過去には「あなたにはあなたの心の中にいて欲しい」と他人を拒絶するような考えを持っていた。
近年の人と人との繋がりの希薄化を踏まえた上で、King Gnuはこの”“I want you stay in your mind.” という考えを手放したのだと考えれば、このあとのラスサビの歌詞にスムーズにつながります。
“Why don't you come back to me?”
この素晴らしき世界を
二人分けあえるよ“cause I know you're lonely like me.”
この胸の悲しみと
共に生きてゆくよ
”“Why don't you come back to me?”、”僕のもとに戻ってこない? ”。
戻ってこない?と歌うのはもともと一緒にいたから。“You always stay in my mind.”だったからではないでしょうか。
また前みたいに、喜びや痛みを、この素晴らしい世界を分け合っていこうじゃないか。この残酷な現実の中で、悲しみを抱きながらも人生を愛していこうじゃないか。
そんな前向きな思いが込められた、最高にクールな彼ららしい楽曲です…!
まとめ
この曲は平たく言えば、「悲しみを分け合おう」という歌。「嘘だっていいからこの世界を愛そう」という歌。「分け合った悲しみと共に生きていこう」という歌。そこにはなんの理想論も夢も存在していません。
現実はいつだって残酷だ。優しい嘘をついてくれ。
この人生を愛せるのならば、信じたもの全て手放したっていい。
彼らの楽曲は、痛いほどに現実を見つめています。避けようのない痛み、拭い去れやしない悲しみ。現実はいつだって残酷なのです。
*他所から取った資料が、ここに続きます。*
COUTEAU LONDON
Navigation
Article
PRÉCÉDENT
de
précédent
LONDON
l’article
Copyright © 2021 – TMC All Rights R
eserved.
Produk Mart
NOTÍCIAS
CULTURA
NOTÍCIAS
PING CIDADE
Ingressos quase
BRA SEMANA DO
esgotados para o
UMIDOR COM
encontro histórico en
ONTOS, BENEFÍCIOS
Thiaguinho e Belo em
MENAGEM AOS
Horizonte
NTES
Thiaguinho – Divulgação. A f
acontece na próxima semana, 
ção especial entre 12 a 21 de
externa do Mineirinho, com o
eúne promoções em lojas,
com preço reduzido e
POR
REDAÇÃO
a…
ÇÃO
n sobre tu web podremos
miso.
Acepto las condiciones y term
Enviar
だけどそれがどうしたんだ。嘘だっていいじゃないか。強がりで何が悪い。
このささやかな人生を愛そうではないか。
そう彼らは高らかに謳い上げています。
そして聴くものをヌーの群れへと引き入れるのです。だってあなたも孤独だって知ってるから。共にこの痛みを、悲しみを分け合おうではないか、と。
激動の時代の中で彼らは、強大なヌーの大群を作ろうとしています。現実に抗い、終わりのない旅路を突き進む群れを。